» **Task directions**:
Retype, word for word, each line between the lines holding "microscopy of breast" and "IHC photomicrograph has", inclusive, and leave the rest of the data alone.

» **Available data**:
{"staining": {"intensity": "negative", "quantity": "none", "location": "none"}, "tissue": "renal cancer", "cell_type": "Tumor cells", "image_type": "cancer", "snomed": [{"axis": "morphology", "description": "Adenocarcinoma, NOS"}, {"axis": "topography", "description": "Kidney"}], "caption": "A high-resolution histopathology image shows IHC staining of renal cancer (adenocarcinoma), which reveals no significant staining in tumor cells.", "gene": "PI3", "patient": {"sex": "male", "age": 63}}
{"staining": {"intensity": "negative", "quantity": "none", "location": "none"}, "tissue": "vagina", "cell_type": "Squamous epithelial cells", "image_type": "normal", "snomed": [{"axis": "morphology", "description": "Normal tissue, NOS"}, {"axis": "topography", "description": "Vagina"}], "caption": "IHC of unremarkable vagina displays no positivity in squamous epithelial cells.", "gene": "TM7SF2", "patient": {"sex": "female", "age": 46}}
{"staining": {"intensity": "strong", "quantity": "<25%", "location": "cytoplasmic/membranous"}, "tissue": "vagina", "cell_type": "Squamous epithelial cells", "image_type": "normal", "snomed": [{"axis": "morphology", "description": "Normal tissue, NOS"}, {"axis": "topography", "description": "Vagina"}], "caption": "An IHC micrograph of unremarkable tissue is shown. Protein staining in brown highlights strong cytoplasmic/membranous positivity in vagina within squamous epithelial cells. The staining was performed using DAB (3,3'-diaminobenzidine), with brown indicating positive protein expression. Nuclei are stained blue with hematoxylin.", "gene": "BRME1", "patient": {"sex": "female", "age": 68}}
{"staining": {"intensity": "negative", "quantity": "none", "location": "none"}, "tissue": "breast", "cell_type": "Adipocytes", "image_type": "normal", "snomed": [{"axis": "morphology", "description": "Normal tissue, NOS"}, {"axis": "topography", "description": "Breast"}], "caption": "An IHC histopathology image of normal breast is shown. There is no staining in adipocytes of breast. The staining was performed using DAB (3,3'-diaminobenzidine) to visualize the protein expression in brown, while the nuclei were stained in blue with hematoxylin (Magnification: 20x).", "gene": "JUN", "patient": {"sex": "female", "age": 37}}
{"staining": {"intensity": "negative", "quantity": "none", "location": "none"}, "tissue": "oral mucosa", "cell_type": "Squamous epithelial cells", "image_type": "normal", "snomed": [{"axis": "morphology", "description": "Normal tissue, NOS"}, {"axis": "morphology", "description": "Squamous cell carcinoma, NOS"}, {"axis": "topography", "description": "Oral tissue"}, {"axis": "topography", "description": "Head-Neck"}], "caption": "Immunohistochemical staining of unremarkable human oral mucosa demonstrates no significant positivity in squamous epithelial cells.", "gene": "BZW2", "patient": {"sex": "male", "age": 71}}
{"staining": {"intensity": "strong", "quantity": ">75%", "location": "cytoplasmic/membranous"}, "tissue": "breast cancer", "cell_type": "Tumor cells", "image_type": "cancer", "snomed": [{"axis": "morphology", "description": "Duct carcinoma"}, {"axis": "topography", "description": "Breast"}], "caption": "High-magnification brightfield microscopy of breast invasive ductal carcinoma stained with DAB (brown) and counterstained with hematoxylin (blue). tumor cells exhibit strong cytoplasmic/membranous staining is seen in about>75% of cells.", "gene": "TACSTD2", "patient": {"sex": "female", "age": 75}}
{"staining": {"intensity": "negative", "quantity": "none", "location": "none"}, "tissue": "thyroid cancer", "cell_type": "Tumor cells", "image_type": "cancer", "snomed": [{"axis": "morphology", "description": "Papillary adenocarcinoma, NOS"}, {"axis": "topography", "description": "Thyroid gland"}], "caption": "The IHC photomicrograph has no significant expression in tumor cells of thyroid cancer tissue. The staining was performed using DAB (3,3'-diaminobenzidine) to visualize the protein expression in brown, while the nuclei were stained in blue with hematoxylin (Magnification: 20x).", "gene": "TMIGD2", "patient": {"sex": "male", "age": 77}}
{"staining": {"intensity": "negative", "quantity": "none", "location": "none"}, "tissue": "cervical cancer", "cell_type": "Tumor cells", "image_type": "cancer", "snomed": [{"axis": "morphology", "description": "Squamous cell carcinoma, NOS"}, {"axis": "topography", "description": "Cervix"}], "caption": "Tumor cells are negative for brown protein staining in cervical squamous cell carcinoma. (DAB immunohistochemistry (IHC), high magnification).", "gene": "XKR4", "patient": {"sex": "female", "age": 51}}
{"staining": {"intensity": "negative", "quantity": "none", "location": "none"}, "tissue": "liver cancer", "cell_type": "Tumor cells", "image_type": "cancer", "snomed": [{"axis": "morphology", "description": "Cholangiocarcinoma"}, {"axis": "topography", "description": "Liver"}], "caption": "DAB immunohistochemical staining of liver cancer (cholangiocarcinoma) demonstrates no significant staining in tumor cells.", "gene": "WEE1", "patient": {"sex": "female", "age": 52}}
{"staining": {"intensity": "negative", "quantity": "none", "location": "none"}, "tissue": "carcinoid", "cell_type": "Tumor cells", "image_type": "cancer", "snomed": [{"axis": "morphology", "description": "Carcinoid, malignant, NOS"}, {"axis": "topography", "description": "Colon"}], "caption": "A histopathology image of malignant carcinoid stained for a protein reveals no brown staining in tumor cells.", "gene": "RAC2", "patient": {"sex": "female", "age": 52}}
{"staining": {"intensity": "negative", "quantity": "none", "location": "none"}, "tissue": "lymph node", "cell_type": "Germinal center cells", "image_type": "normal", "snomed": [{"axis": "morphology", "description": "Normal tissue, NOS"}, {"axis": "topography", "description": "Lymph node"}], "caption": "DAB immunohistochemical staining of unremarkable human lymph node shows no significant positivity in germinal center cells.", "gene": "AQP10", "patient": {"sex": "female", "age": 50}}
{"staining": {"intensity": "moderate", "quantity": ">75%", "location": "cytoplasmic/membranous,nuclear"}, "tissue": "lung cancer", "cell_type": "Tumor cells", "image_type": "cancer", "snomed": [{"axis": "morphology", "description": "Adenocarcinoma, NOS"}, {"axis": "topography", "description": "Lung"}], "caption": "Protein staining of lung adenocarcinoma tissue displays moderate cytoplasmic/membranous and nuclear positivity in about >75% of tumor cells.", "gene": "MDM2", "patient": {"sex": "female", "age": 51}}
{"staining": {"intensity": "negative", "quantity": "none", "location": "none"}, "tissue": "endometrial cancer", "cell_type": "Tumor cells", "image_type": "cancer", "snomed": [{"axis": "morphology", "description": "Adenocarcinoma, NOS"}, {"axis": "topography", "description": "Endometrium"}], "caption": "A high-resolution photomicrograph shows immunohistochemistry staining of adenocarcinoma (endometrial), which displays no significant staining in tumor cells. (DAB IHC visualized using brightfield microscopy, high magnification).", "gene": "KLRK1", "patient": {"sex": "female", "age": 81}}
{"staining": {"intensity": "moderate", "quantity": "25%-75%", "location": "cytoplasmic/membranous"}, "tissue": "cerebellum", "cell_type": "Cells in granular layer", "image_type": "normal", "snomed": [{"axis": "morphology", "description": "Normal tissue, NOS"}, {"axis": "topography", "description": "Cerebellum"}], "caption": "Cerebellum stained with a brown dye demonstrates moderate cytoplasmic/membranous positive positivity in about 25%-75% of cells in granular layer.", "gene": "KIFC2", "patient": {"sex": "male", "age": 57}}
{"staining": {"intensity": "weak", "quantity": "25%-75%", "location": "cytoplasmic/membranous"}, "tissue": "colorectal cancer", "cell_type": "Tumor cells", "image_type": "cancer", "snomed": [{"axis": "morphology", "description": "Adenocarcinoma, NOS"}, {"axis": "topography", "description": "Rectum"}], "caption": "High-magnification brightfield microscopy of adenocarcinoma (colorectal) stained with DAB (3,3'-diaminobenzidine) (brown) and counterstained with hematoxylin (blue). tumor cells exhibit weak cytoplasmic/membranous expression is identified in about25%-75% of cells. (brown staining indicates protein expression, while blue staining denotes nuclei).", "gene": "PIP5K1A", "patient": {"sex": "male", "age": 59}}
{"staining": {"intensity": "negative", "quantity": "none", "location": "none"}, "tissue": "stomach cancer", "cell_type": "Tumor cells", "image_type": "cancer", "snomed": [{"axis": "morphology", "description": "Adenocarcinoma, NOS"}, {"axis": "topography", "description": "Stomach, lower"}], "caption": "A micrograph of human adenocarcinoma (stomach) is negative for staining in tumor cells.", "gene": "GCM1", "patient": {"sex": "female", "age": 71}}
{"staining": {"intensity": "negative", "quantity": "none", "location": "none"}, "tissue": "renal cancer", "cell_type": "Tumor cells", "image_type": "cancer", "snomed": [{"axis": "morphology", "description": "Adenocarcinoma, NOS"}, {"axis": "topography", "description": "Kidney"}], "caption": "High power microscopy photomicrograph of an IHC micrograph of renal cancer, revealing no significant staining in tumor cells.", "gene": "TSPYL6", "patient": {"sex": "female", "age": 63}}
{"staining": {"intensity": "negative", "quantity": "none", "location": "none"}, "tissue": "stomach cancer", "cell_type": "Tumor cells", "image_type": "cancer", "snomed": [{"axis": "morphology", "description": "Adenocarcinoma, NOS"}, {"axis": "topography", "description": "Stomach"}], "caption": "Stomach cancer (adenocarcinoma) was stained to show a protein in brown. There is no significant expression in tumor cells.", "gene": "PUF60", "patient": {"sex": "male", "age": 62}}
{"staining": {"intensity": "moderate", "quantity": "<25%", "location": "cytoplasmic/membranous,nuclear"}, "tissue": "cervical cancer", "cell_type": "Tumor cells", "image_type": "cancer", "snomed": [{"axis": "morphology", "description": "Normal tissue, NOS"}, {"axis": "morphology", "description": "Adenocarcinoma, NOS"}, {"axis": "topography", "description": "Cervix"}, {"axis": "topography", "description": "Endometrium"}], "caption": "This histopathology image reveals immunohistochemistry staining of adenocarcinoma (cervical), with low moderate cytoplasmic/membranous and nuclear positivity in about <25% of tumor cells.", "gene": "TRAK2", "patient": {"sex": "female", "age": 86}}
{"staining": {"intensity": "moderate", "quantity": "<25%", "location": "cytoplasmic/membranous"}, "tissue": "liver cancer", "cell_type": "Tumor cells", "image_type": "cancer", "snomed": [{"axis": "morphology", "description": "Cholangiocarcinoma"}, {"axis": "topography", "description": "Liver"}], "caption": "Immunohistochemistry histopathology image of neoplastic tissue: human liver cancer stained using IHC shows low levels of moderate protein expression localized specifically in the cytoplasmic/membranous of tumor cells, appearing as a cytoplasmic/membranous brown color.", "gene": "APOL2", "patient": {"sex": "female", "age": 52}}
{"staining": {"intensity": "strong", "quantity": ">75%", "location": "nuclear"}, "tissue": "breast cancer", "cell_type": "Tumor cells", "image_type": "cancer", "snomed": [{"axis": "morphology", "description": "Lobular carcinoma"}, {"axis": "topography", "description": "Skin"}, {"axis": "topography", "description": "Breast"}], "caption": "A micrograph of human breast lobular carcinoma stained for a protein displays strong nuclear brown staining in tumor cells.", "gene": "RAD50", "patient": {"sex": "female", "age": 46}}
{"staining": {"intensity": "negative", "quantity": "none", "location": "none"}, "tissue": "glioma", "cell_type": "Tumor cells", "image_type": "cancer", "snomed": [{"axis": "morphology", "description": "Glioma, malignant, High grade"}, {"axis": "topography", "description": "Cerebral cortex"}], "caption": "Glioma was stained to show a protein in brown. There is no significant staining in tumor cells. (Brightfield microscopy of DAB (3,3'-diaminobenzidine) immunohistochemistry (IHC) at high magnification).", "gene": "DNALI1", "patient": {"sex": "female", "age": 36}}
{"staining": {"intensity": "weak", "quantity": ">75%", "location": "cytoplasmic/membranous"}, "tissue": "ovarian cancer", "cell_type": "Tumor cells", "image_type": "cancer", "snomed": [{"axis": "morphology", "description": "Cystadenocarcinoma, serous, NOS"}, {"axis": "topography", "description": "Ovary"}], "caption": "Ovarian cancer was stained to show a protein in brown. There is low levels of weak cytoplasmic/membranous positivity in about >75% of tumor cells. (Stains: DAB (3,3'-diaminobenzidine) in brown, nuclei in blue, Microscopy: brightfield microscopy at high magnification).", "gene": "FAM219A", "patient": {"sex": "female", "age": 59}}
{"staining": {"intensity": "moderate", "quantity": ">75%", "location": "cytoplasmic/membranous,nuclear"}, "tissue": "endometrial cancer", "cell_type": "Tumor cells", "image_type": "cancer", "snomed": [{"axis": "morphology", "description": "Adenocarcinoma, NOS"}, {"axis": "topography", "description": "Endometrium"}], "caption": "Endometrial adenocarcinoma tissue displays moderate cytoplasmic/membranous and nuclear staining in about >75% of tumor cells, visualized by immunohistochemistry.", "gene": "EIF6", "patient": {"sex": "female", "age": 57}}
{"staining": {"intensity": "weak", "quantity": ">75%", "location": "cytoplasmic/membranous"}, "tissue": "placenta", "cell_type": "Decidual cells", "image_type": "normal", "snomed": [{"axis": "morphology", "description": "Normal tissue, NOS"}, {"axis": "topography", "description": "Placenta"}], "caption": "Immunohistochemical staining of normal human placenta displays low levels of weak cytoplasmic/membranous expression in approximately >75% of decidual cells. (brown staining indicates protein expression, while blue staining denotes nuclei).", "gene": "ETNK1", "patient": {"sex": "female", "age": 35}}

» **Completed task**:
{"staining": {"intensity": "strong", "quantity": ">75%", "location": "cytoplasmic/membranous"}, "tissue": "breast cancer", "cell_type": "Tumor cells", "image_type": "cancer", "snomed": [{"axis": "morphology", "description": "Duct carcinoma"}, {"axis": "topography", "description": "Breast"}], "caption": "High-magnification brightfield microscopy of breast invasive ductal carcinoma stained with DAB (brown) and counterstained with hematoxylin (blue). tumor cells exhibit strong cytoplasmic/membranous staining is seen in about>75% of cells.", "gene": "TACSTD2", "patient": {"sex": "female", "age": 75}}
{"staining": {"intensity": "negative", "quantity": "none", "location": "none"}, "tissue": "thyroid cancer", "cell_type": "Tumor cells", "image_type": "cancer", "snomed": [{"axis": "morphology", "description": "Papillary adenocarcinoma, NOS"}, {"axis": "topography", "description": "Thyroid gland"}], "caption": "The IHC photomicrograph has no significant expression in tumor cells of thyroid cancer tissue. The staining was performed using DAB (3,3'-diaminobenzidine) to visualize the protein expression in brown, while the nuclei were stained in blue with hematoxylin (Magnification: 20x).", "gene": "TMIGD2", "patient": {"sex": "male", "age": 77}}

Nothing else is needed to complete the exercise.